- _Task goal_
Rewrite every line of the listing below, changing each "local minimum" to "lowest dip" and leaving all other text untouched.
>>>
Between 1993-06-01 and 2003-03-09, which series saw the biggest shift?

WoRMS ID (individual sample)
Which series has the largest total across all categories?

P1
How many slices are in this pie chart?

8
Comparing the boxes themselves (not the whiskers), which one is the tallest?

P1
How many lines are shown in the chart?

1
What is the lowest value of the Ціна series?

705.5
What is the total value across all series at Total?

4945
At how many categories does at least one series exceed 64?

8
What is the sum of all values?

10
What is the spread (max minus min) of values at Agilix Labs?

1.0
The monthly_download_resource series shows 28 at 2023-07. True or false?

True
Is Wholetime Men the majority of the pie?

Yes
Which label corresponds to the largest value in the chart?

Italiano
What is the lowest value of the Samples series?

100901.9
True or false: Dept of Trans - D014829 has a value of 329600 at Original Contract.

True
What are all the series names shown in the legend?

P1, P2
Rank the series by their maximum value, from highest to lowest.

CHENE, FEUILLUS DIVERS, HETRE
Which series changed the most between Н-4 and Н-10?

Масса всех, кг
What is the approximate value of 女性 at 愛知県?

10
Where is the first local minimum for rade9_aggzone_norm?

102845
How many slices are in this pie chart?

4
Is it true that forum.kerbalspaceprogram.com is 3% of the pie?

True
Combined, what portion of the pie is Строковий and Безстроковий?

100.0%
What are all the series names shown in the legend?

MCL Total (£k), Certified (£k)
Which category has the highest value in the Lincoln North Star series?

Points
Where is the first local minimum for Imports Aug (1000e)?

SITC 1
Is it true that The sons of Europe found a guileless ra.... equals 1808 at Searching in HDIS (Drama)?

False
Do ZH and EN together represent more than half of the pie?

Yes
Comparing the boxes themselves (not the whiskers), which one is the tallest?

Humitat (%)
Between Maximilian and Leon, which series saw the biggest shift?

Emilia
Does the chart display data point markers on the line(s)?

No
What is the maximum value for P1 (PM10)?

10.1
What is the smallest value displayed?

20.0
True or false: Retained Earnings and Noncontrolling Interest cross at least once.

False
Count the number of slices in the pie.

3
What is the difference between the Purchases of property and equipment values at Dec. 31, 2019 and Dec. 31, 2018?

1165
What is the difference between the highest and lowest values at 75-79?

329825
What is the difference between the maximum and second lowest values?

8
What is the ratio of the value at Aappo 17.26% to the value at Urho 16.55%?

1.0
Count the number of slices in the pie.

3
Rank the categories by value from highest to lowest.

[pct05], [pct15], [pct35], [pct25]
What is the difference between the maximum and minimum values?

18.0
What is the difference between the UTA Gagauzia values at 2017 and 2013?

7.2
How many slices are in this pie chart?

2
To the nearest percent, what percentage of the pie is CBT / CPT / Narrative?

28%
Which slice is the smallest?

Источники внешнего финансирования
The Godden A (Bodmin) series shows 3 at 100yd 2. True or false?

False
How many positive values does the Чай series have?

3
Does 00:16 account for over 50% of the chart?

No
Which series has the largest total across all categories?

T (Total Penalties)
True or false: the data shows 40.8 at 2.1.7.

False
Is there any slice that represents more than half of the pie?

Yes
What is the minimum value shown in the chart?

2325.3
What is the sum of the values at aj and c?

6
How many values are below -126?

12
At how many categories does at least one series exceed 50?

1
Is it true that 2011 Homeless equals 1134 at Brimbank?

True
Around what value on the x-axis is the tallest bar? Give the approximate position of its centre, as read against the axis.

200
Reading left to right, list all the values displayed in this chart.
<<<
- _Task answer_
Between 1993-06-01 and 2003-03-09, which series saw the biggest shift?

WoRMS ID (individual sample)
Which series has the largest total across all categories?

P1
How many slices are in this pie chart?

8
Comparing the boxes themselves (not the whiskers), which one is the tallest?

P1
How many lines are shown in the chart?

1
What is the lowest value of the Ціна series?

705.5
What is the total value across all series at Total?

4945
At how many categories does at least one series exceed 64?

8
What is the sum of all values?

10
What is the spread (max minus min) of values at Agilix Labs?

1.0
The monthly_download_resource series shows 28 at 2023-07. True or false?

True
Is Wholetime Men the majority of the pie?

Yes
Which label corresponds to the largest value in the chart?

Italiano
What is the lowest value of the Samples series?

100901.9
True or false: Dept of Trans - D014829 has a value of 329600 at Original Contract.

True
What are all the series names shown in the legend?

P1, P2
Rank the series by their maximum value, from highest to lowest.

CHENE, FEUILLUS DIVERS, HETRE
Which series changed the most between Н-4 and Н-10?

Масса всех, кг
What is the approximate value of 女性 at 愛知県?

10
Where is the first lowest dip for rade9_aggzone_norm?

102845
How many slices are in this pie chart?

4
Is it true that forum.kerbalspaceprogram.com is 3% of the pie?

True
Combined, what portion of the pie is Строковий and Безстроковий?

100.0%
What are all the series names shown in the legend?

MCL Total (£k), Certified (£k)
Which category has the highest value in the Lincoln North Star series?

Points
Where is the first lowest dip for Imports Aug (1000e)?

SITC 1
Is it true that The sons of Europe found a guileless ra.... equals 1808 at Searching in HDIS (Drama)?

False
Do ZH and EN together represent more than half of the pie?

Yes
Comparing the boxes themselves (not the whiskers), which one is the tallest?

Humitat (%)
Between Maximilian and Leon, which series saw the biggest shift?

Emilia
Does the chart display data point markers on the line(s)?

No
What is the maximum value for P1 (PM10)?

10.1
What is the smallest value displayed?

20.0
True or false: Retained Earnings and Noncontrolling Interest cross at least once.

False
Count the number of slices in the pie.

3
What is the difference between the Purchases of property and equipment values at Dec. 31, 2019 and Dec. 31, 2018?

1165
What is the difference between the highest and lowest values at 75-79?

329825
What is the difference between the maximum and second lowest values?

8
What is the ratio of the value at Aappo 17.26% to the value at Urho 16.55%?

1.0
Count the number of slices in the pie.

3
Rank the categories by value from highest to lowest.

[pct05], [pct15], [pct35], [pct25]
What is the difference between the maximum and minimum values?

18.0
What is the difference between the UTA Gagauzia values at 2017 and 2013?

7.2
How many slices are in this pie chart?

2
To the nearest percent, what percentage of the pie is CBT / CPT / Narrative?

28%
Which slice is the smallest?

Источники внешнего финансирования
The Godden A (Bodmin) series shows 3 at 100yd 2. True or false?

False
How many positive values does the Чай series have?

3
Does 00:16 account for over 50% of the chart?

No
Which series has the largest total across all categories?

T (Total Penalties)
True or false: the data shows 40.8 at 2.1.7.

False
Is there any slice that represents more than half of the pie?

Yes
What is the minimum value shown in the chart?

2325.3
What is the sum of the values at aj and c?

6
How many values are below -126?

12
At how many categories does at least one series exceed 50?

1
Is it true that 2011 Homeless equals 1134 at Brimbank?

True
Around what value on the x-axis is the tallest bar? Give the approximate position of its centre, as read against the axis.

200
Reading left to right, list all the values displayed in this chart.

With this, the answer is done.